# EXERCISE INSTRUCTIONS
In the entries below, copy the lines from the one containing "Impact du changement" up to and including the one containing "ensemble plus facilement", reproducing each character unchanged.

# AVAILABLE DATA

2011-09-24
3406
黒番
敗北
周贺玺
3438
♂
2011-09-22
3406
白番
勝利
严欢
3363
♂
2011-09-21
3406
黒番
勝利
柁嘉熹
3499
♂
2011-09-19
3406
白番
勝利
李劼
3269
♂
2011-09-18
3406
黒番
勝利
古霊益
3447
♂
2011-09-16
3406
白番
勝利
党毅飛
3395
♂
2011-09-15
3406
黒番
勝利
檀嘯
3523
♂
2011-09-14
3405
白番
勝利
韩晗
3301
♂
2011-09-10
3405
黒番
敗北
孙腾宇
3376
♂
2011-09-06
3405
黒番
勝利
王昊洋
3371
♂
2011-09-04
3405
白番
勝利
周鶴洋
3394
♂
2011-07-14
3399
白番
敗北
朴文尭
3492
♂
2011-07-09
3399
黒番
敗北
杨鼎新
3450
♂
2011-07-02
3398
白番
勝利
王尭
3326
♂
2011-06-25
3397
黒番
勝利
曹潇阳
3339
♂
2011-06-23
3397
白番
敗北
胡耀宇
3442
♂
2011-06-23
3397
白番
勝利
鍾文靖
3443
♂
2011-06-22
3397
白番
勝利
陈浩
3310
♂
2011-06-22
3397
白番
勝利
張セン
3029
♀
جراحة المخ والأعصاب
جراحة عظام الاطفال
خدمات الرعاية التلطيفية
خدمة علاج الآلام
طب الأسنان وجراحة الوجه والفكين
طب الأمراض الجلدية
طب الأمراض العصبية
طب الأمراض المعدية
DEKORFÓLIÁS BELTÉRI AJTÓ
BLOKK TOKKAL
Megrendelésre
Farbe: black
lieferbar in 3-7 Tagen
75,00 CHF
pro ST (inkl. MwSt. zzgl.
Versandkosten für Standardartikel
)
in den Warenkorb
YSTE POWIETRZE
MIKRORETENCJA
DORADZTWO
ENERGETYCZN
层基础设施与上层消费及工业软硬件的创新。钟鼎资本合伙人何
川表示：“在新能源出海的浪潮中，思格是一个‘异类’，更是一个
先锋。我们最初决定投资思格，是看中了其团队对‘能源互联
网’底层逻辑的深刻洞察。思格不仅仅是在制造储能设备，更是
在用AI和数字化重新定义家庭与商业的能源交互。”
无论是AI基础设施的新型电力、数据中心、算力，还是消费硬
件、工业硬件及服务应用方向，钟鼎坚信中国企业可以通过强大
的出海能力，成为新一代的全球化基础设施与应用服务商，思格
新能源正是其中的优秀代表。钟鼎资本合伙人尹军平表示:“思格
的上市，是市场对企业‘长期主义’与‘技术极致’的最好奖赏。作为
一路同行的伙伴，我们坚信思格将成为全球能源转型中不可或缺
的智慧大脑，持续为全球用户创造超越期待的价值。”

==

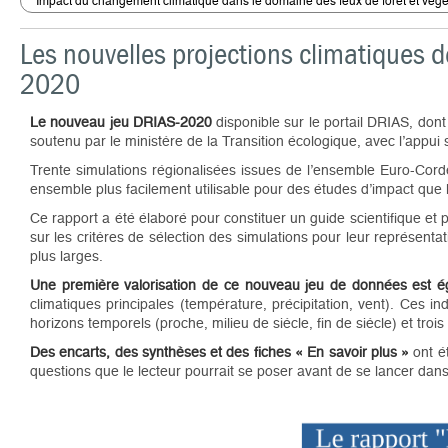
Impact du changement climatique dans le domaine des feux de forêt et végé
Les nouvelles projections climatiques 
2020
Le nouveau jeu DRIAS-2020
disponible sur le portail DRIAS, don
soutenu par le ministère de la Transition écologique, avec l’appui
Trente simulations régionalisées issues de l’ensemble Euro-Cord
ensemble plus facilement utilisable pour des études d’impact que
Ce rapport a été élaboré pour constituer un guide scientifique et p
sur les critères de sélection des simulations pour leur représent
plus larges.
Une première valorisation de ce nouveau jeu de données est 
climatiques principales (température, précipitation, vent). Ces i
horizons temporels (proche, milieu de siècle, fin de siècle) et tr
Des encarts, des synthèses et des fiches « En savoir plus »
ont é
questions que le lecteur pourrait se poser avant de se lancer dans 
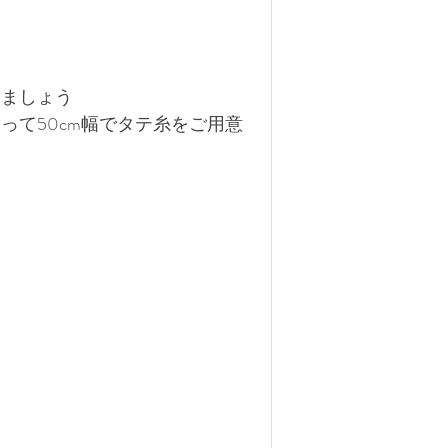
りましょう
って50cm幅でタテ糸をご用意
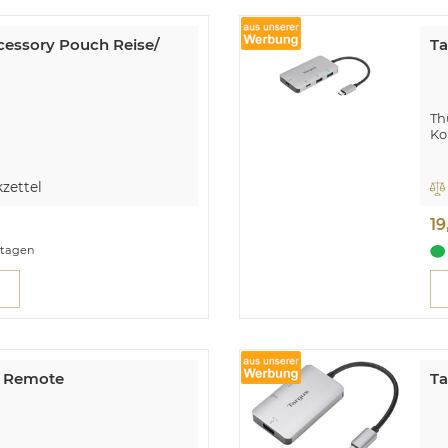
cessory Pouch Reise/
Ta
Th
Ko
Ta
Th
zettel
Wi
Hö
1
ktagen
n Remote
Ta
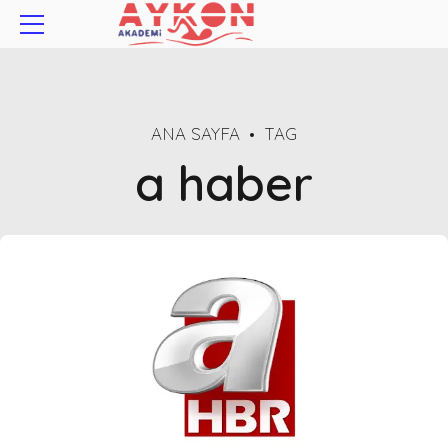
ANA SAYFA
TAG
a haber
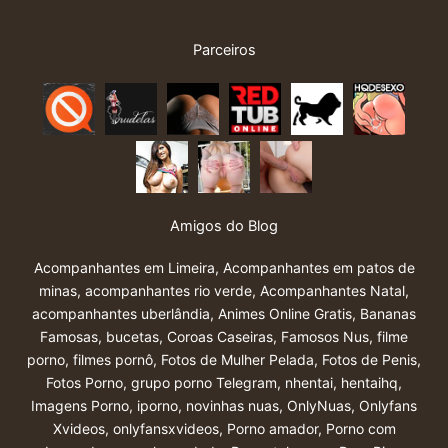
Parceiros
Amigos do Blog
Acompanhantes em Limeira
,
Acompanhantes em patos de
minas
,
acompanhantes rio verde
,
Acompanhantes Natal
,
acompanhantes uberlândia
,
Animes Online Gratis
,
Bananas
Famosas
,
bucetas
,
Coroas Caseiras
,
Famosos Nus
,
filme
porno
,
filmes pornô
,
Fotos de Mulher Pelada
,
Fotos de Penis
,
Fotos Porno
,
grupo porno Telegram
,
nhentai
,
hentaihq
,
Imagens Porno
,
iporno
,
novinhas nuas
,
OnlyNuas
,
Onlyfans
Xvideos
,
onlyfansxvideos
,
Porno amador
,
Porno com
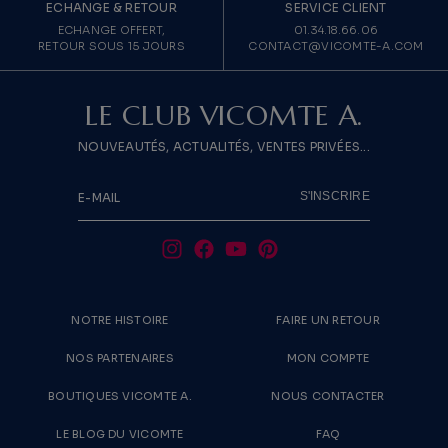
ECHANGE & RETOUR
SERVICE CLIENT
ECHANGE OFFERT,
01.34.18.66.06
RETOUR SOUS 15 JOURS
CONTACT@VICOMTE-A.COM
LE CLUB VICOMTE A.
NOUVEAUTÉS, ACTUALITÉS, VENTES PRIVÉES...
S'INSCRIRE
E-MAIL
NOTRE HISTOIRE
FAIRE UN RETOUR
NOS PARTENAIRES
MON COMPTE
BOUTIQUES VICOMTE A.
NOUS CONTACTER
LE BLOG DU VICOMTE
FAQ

...

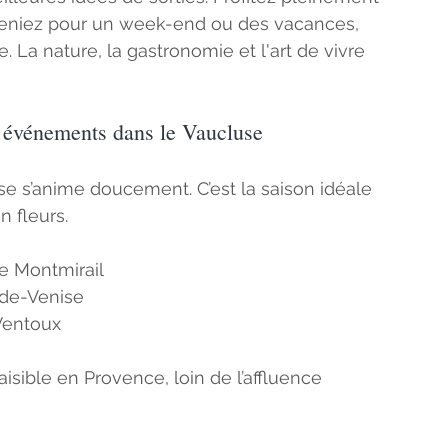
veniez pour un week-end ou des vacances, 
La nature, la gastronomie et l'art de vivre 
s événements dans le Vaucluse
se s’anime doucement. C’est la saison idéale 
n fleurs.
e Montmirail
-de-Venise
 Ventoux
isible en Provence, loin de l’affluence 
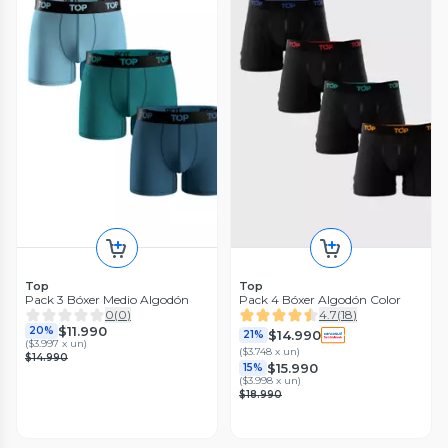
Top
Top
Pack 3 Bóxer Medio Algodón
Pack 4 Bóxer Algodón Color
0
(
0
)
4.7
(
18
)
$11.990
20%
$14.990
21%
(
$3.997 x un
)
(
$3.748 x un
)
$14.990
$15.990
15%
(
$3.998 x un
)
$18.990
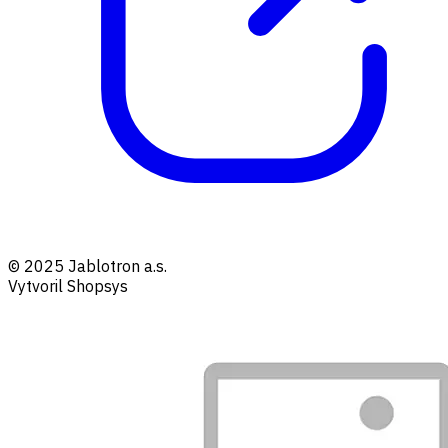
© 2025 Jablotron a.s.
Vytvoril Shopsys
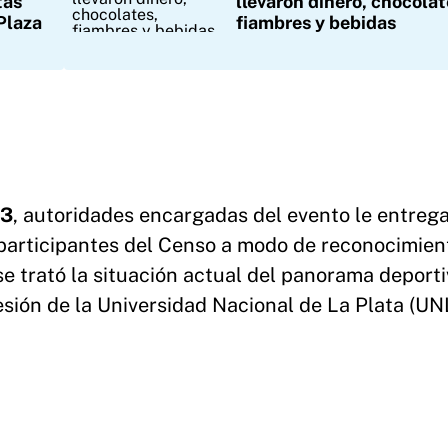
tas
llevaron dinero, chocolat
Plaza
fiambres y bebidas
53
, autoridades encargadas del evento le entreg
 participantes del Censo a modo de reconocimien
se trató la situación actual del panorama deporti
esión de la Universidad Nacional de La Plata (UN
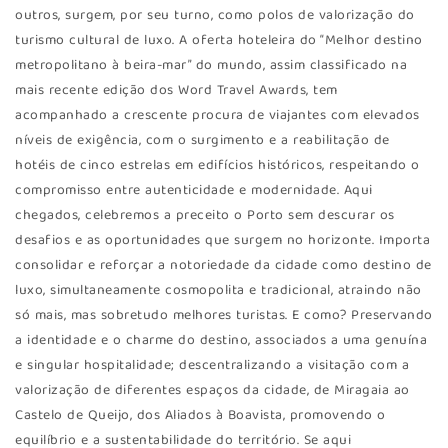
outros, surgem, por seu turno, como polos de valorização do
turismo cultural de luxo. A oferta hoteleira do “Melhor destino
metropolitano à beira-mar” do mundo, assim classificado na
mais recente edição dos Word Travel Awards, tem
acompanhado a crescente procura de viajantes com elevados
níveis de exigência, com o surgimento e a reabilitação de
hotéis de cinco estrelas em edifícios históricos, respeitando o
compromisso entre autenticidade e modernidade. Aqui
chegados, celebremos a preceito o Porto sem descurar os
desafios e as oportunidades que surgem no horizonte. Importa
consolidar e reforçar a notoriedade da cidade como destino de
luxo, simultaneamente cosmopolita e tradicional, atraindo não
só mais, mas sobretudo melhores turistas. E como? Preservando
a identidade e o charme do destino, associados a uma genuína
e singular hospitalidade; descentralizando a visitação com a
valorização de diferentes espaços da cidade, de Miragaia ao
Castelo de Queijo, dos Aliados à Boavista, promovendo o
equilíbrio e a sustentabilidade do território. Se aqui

# WRITTEN SOLUTION
Impact du changement climatique dans le domaine des feux de forêt et végé
Les nouvelles projections climatiques 
2020
Le nouveau jeu DRIAS-2020
disponible sur le portail DRIAS, don
soutenu par le ministère de la Transition écologique, avec l’appui
Trente simulations régionalisées issues de l’ensemble Euro-Cord
ensemble plus facilement utilisable pour des études d’impact que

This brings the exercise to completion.